Валландер недоуменно воззрился на нее. Лётберг и тот удивился.
— Почему именно в Москве?
— Я где-то видала, что там жутко интересно. Масса всякого происходит. Вы в Москве бывали?
— Нет. Ты отвечай на мои вопросы. И всё. Стало быть, вы пошли развлекаться?
— Вы ведь и так уже знаете!
— Вы с Эвой, стало быть, близкие подруги?
— А то! Стали бы мы иначе вместе гулять? По-вашему, я тусуюсь с кем ни попадя?
Впервые за все время Валландеру показалось, что ее невозмутимость дала трещину. Спокойствие уступало место досаде.
— Вы давно знакомы?
— Не особенно.
— А точнее?
— Несколько лет.
— Эва Перссон пятью годами моложе тебя.
— Она мной восхищается.
— И что это значит?
— Так она сама говорит. Что восхищается мной.
— Почему восхищается?
— Это у нее надо спросить.
Обязательно спрошу, подумал Валландер. У меня к ней много вопросов.
— Расскажи-ка теперь, что произошло.
— О Господи!
— Рассказать придется, хочешь ты или нет. Мы можем сидеть тут хоть до поздней ночи, если потребуется.
— Ну, мы взяли по пиву.
— Эве Перссон всего лишь четырнадцать, верно?
— На вид она старше.
— Что было дальше?
— Взяли еще пива.
— А потом?
— Заказали такси. Вы же все знаете! Чего спрашивать-то?

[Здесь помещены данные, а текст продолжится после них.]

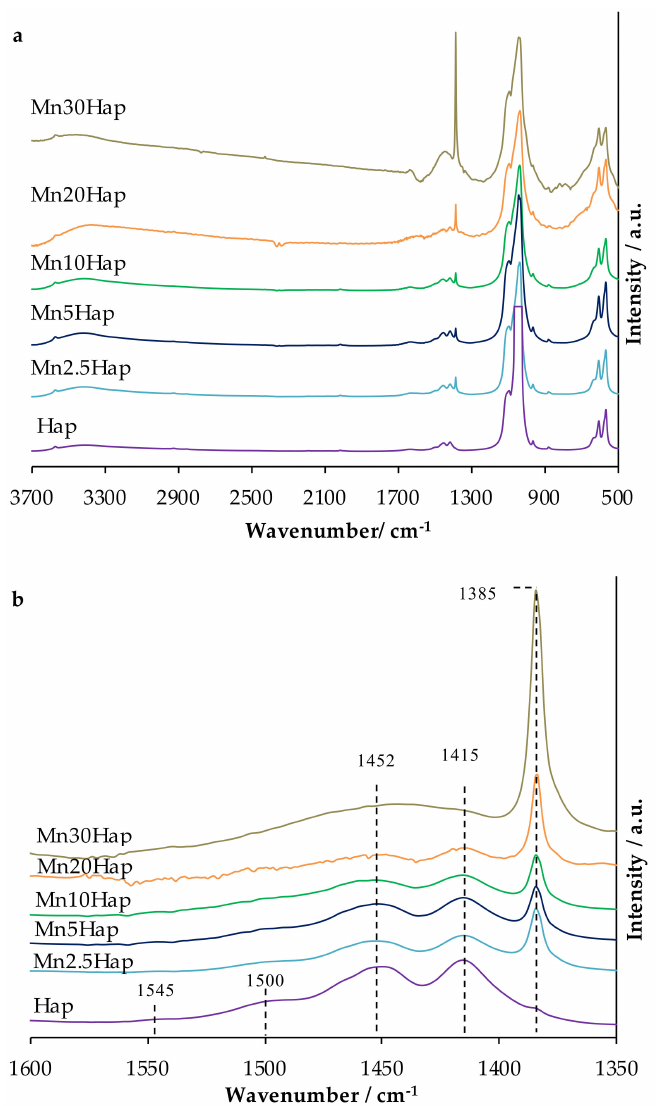
Figure 2. Fourier-Transform Transmission Infrared (FT-IR) spectra of Hap and Hap supported Mn catalysts with di ff erent loadings in the ( a ) 500–3700 cm − 1 and ( b ) 1350–1600 cm − 1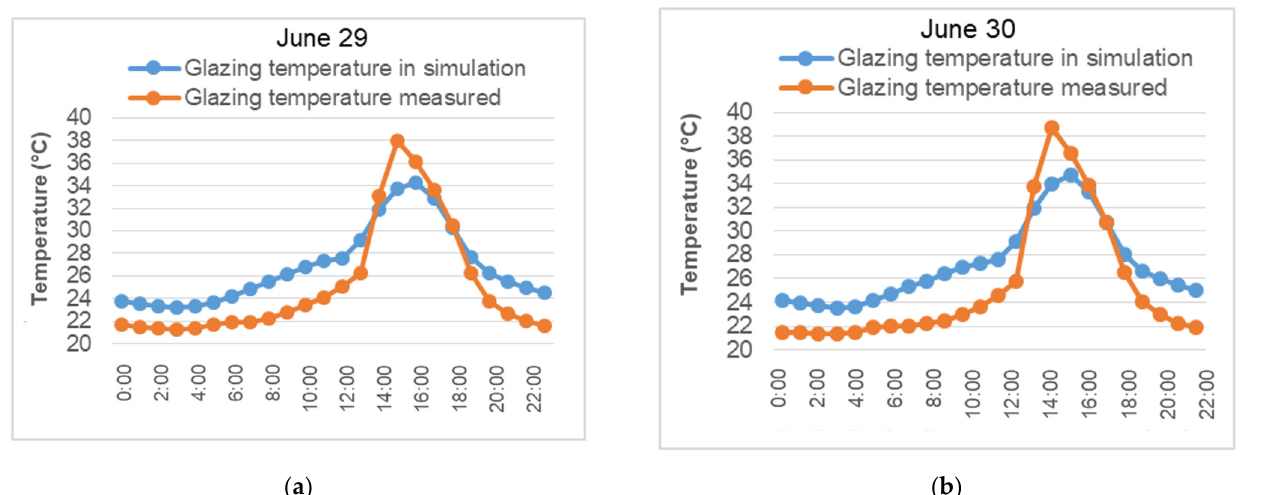
Figure 9. Comparison of all-day surface temperature profiles measured in a centre of the window glazing with simulation results: ( a ) for 29 June, ( b ) for 30 June.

— Вы, стало быть, решили напасть на таксиста?
— Нам были нужны деньги.
— Для чего?
— Так, ни для чего особенного.
— Вам были нужны деньги. Но не для какой-то конкретной цели. Правильно?
— Ага.
А вот и нет, неправильно, подумал Валландер. Он приметил в ней легкую неуверенность и тотчас насторожился:
— Обычно деньги нужны для какой-то цели, верно?